Saviano pursued doctoral studies at Georgetown University in political theory and the philosophy of social science, where he also lectured in the Science, Technology and International Affairs (STIA) program. His academic work engaged questions of complexity, ethics, and models of power, laying the foundation for his later research and publications.
Earlier in his career, he worked in U.S. government and later as a political and international consultant across the partisan spectrum. This work provided direct exposure to institutional power, partisan dynamics, and geopolitical complexity, shaping his understanding of how political systems operate in practice.

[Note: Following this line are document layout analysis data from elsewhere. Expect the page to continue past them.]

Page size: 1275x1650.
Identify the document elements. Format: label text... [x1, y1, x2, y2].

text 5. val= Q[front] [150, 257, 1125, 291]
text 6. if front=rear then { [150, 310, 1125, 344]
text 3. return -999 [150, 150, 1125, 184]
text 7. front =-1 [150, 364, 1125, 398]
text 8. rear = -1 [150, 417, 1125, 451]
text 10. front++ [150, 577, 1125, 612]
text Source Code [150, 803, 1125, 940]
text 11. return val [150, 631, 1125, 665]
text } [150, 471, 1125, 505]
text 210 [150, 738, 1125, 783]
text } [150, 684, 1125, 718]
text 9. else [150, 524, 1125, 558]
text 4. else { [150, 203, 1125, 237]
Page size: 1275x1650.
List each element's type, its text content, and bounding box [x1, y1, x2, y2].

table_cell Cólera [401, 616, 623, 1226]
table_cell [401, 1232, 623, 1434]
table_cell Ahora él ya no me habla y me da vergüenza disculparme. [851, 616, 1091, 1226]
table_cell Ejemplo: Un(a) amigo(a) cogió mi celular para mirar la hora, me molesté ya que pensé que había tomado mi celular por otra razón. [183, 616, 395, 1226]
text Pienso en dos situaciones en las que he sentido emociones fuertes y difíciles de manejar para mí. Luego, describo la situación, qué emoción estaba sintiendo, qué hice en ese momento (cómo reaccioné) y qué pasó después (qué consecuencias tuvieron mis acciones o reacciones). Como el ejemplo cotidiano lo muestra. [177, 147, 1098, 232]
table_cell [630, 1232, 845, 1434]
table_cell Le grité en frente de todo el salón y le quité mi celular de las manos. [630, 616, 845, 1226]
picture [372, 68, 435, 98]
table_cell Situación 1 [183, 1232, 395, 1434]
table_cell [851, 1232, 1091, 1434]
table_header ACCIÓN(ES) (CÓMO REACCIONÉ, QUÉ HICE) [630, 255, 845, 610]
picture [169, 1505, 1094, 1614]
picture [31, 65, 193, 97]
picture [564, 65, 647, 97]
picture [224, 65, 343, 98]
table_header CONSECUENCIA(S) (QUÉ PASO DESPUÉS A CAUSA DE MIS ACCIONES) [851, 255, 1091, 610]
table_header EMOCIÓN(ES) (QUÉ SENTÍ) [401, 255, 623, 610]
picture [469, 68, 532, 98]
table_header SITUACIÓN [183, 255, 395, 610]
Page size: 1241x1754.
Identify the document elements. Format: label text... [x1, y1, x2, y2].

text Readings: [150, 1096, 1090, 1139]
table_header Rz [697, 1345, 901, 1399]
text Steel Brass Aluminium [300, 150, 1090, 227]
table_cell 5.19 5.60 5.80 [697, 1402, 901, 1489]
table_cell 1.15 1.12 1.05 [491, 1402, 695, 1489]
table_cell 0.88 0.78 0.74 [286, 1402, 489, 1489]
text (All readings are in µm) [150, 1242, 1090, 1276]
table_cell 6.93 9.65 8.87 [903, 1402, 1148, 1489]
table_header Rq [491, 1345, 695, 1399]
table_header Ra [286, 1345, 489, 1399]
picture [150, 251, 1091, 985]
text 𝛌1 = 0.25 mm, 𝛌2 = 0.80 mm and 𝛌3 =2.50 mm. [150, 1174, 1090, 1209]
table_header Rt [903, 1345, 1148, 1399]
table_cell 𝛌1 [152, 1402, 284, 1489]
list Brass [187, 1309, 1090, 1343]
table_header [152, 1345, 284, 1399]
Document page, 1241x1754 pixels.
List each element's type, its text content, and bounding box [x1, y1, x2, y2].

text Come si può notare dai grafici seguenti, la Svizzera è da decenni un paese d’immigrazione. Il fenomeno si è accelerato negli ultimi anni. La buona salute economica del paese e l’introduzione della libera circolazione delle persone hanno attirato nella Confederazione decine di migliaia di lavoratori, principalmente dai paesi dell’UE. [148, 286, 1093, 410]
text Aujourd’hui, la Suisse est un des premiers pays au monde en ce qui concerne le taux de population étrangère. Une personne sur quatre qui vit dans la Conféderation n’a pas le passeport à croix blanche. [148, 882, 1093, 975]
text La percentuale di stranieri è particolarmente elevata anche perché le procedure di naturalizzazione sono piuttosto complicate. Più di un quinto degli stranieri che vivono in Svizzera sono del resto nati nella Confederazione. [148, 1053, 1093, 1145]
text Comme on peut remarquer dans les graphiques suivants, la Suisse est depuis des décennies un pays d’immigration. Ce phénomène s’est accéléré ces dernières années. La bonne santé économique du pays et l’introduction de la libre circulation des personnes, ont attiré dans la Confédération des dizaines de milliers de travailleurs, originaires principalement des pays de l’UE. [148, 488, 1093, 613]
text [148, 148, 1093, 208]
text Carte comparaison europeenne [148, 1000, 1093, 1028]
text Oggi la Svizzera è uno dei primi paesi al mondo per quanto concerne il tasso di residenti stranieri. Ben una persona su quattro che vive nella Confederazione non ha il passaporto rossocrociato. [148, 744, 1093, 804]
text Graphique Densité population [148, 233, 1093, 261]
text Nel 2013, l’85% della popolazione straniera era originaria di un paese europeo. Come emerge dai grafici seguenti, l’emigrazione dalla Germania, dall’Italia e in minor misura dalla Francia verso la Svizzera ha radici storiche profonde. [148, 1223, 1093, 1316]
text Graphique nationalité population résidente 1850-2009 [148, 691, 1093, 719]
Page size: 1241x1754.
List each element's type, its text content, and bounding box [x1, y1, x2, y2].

His work is defined by a cross-disciplinary approach that integrates political theory, sociology, systems thinking, and epistemology to examine how influence, legitimacy, and distrust operate in contemporary societies. Across both books and research, he develops frameworks for understanding how individuals, institutions, and networks interact within increasingly complex and interconnected systems.
His forthcoming book, I, System: AI Describes Its Power, Its Limits, and the Civilization That Built It, presents a constrained first-person account of artificial intelligence as a system, written under strict human oversight. It examines the system's power and limits without attributing consciousness, intention, or agency, and emphasizes the human responsibility that governs its use.